Tissue stem cells are found in a large number of tissues in our body. They are responsible for the regeneration of these tissues and can become any cell that is characteristic of the particular tissue in which it is located.
This property is called multipotency, in contrast to the pluripotency of embryonic stem cells, which can become any cell of the whole organism – even a neuron, even a myocyte (muscle tissue cell).
Fluorescent microscope images show immunofluorescence (IF) staining of the RISP protein in mitochondrial domains enriched in old or new labels. / © Döhla J., et al., Nature Cell Biology, 2022
When a stem cell divides, two daughter cells are formed, which can be either stem or differentiated tissue cells.
The new work of researchers from the University of Helsinki (Finland), as well as their colleagues from Sweden and Germany, is devoted to studying the mechanism according to which daughter stem cells determine whether to differentiate or remain stem cells.
More precisely, the fate of daughter cells is affected by uneven inheritance of mitochondria from the parent cell.
When studying the division of epithelial stem cells, scientists found that if a daughter cell gets a lot of old, but more active mitochondria, it loses the ability to self-renew and differentiates into a cell that supports the function of the epithelium.

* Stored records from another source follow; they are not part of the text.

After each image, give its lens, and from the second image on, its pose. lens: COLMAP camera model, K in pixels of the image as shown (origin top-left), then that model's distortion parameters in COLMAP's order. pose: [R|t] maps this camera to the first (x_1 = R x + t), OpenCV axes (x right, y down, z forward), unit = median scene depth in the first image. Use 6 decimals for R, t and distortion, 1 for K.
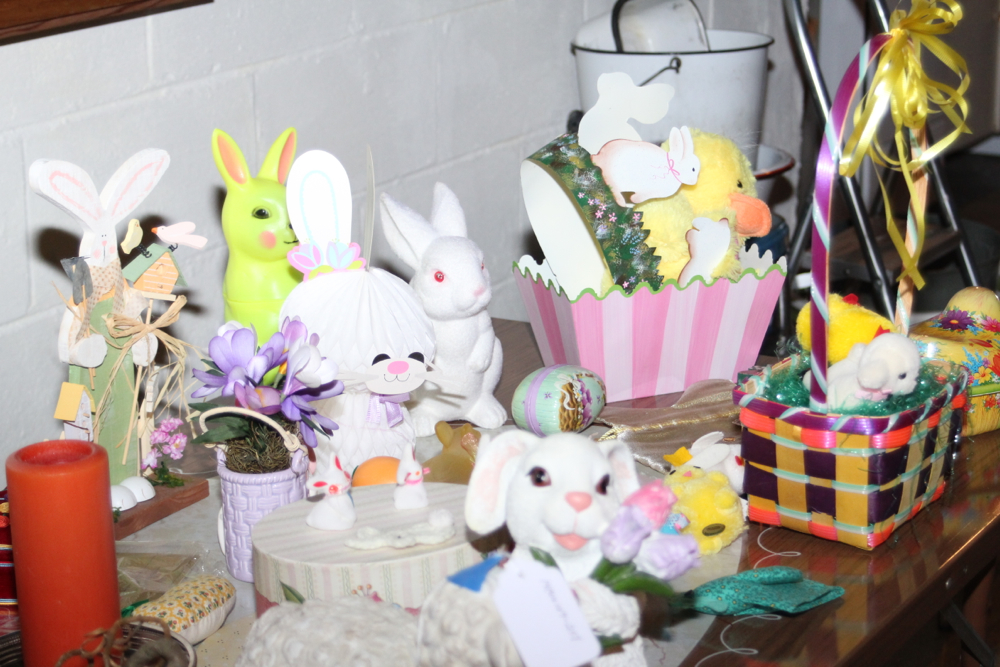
lens RADIAL K [[2295.0, 0, 498.3], [0, 2295.0, 334.6], [0, 0, 1]] dist [-0.061070, 0.000000]
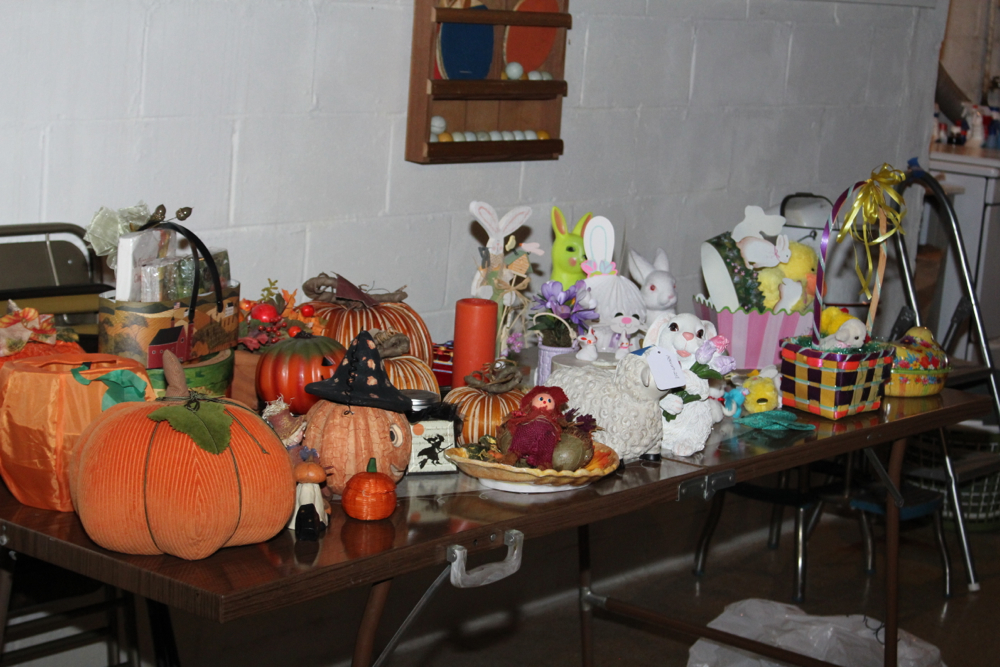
lens RADIAL K [[1999.6, 0, 499.2], [0, 1999.6, 332.0], [0, 0, 1]] dist [-0.054217, 0.000000]
pose [[0.984198, 0.111480, -0.137573, 0.096008], [-0.126583, 0.986233, -0.106398, 0.237511], [0.123818, 0.122131, 0.984760, -0.831498]]
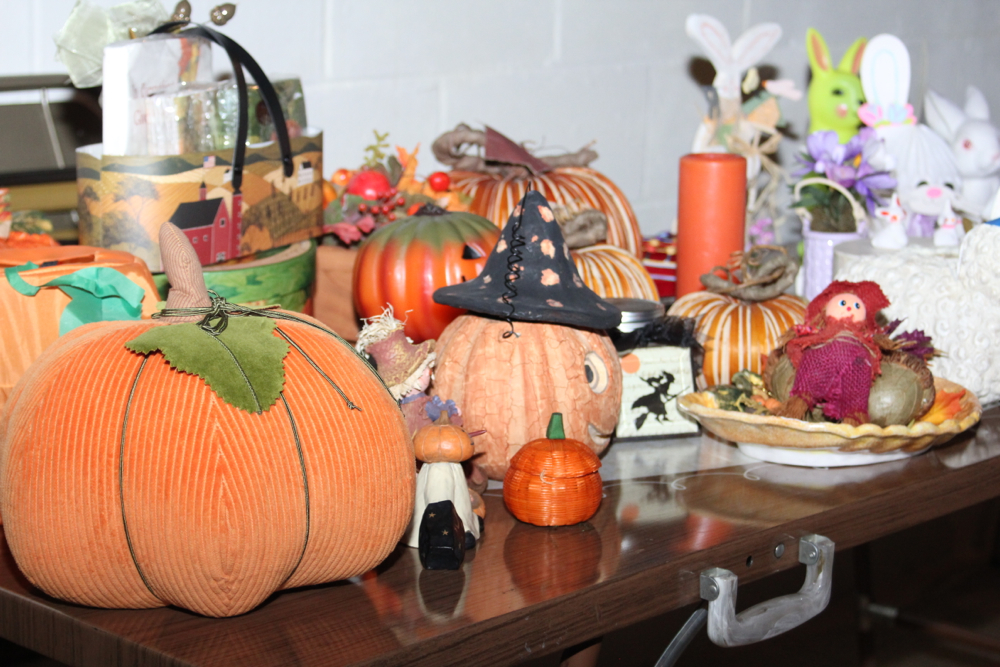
lens RADIAL K [[2127.2, 0, 499.2], [0, 2127.2, 335.2], [0, 0, 1]] dist [-0.014480, 0.000000]
pose [[0.973330, 0.082085, -0.214221, -0.018018], [-0.100140, 0.992156, -0.074820, 0.221259], [0.206399, 0.094276, 0.973915, -0.280184]]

At the same time, another daughter cell, which received younger mitochondria, continues to live as a stem cell.
The thing is that in newly synthesized mitochondria there is a low level of a special iron-sulfur protein involved in the electron transport chain, an important step in cellular respiration.
Because of this, in organelles, glucose is oxidized to a greater extent along the alternative (relative to standard glycolysis) pentose phosphate pathway, which allows the daughter cell to remain a stem cell. In the second cell, more mature mitochondria take full advantage of normal glycolysis to oxidize glucose and provide energy, which promotes cell differentiation.
Schematic description of the experiment. New and old mitochondria were distinguished using fluorescent labels / © Döhla J., et al., Nature Cell Biology, 2022
“The inclusion of genes that determine cellular functions ultimately determines cell differentiation, but metabolism, apparently, is the very first factor influencing their fate,” says Associate Professor Pekka Katajisto from the Helsinki Institute of Life Sciences (HiLIFE ) University of Helsinki.
“When we limited cellular respiration by reducing the amount of one protein abundant in old mitochondria, the daughter cells were effectively self-renewing stem cells,” adds researcher Julia Govenius of the University of Helsinki.
Their work clearly demonstrates that even small differences in the protein composition of mitochondria can affect the metabolism of whole cells and, as a result, the fate of these cells in tissues.
This discovery is part of fundamental research that lays the foundation for the development of new ways to stimulate tissue regeneration (for example, in degenerative diseases) or to accelerate recovery after tissue damage.